As President Biden prepares to host world leaders for a virtual climate summit this week, most Americans continue to think climate change needs to be addressed urgently, and eight in 10 would have the U.S. be at least part of an international response to do so, including those who want the U.S. to lead such an effort. Almost half think the U.S. should lead, and another third would have the U.S. take part if other countries respond too.
More broadly, over half of Americans think climate change needs to be addressed immediately; another one in 10 think it needs to be addressed in the next few years.
And people who see the issue as more urgent overwhelmingly think the U.S. should be engaged globally on the issue.
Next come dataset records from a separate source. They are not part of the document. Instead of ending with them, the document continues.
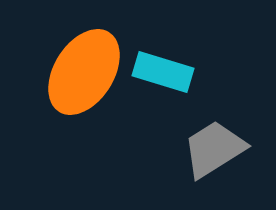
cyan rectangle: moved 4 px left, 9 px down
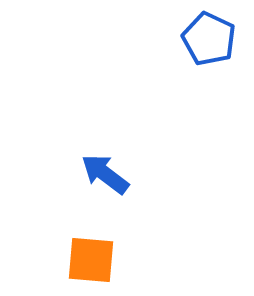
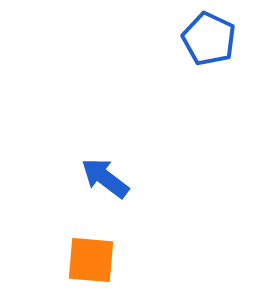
blue arrow: moved 4 px down
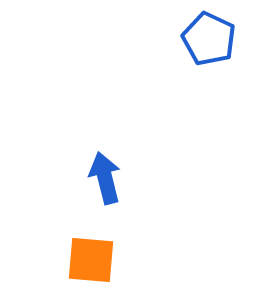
blue arrow: rotated 39 degrees clockwise
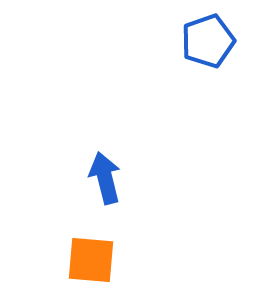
blue pentagon: moved 1 px left, 2 px down; rotated 28 degrees clockwise
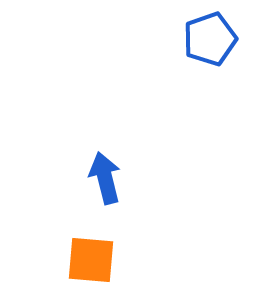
blue pentagon: moved 2 px right, 2 px up
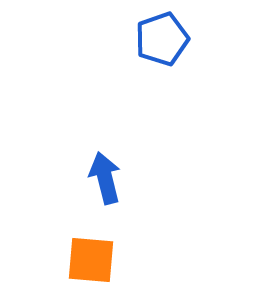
blue pentagon: moved 48 px left
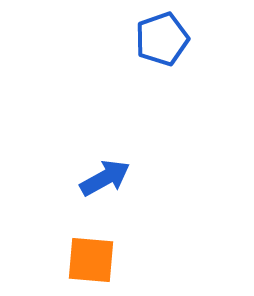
blue arrow: rotated 75 degrees clockwise
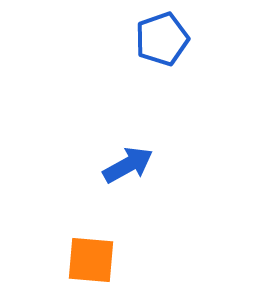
blue arrow: moved 23 px right, 13 px up
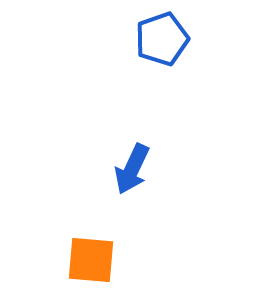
blue arrow: moved 4 px right, 4 px down; rotated 144 degrees clockwise
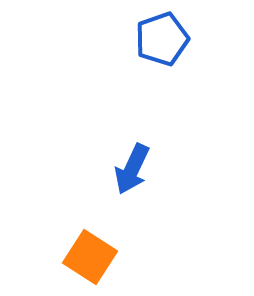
orange square: moved 1 px left, 3 px up; rotated 28 degrees clockwise
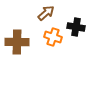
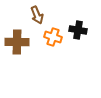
brown arrow: moved 9 px left, 2 px down; rotated 108 degrees clockwise
black cross: moved 2 px right, 3 px down
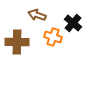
brown arrow: rotated 132 degrees clockwise
black cross: moved 5 px left, 7 px up; rotated 30 degrees clockwise
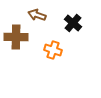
orange cross: moved 13 px down
brown cross: moved 1 px left, 5 px up
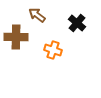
brown arrow: rotated 18 degrees clockwise
black cross: moved 4 px right
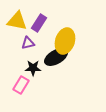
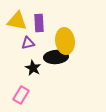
purple rectangle: rotated 36 degrees counterclockwise
yellow ellipse: rotated 25 degrees counterclockwise
black ellipse: rotated 25 degrees clockwise
black star: rotated 28 degrees clockwise
pink rectangle: moved 10 px down
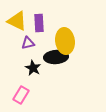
yellow triangle: rotated 15 degrees clockwise
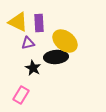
yellow triangle: moved 1 px right, 1 px down
yellow ellipse: rotated 45 degrees counterclockwise
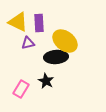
black star: moved 13 px right, 13 px down
pink rectangle: moved 6 px up
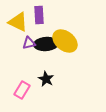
purple rectangle: moved 8 px up
purple triangle: moved 1 px right
black ellipse: moved 10 px left, 13 px up
black star: moved 2 px up
pink rectangle: moved 1 px right, 1 px down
Some say action on climate can wait or that none needs to be taken. A combined third of Americans feel this way, including most Republicans. The top reasons they give are that they feel climate change is being exaggerated or not really happening (36%); that there are more important issues to deal with right now (31%); that there's nothing we can do about it anyway (23%) and that it costs too much to address (9%).
More CBS News polling for Eye on Earth will be released in the coming days.
This CBS News survey was conducted by YouGov using a nationally representative sample of 2,003 U.S. residents interviewed between April 13-16, 2021. This sample was weighted according to gender, age, race and education based on the American Community Survey, conducted by the U.S. Bureau of the Census, as well as the 2020 presidential vote and registration status. The margin of error is ± 2.8 points.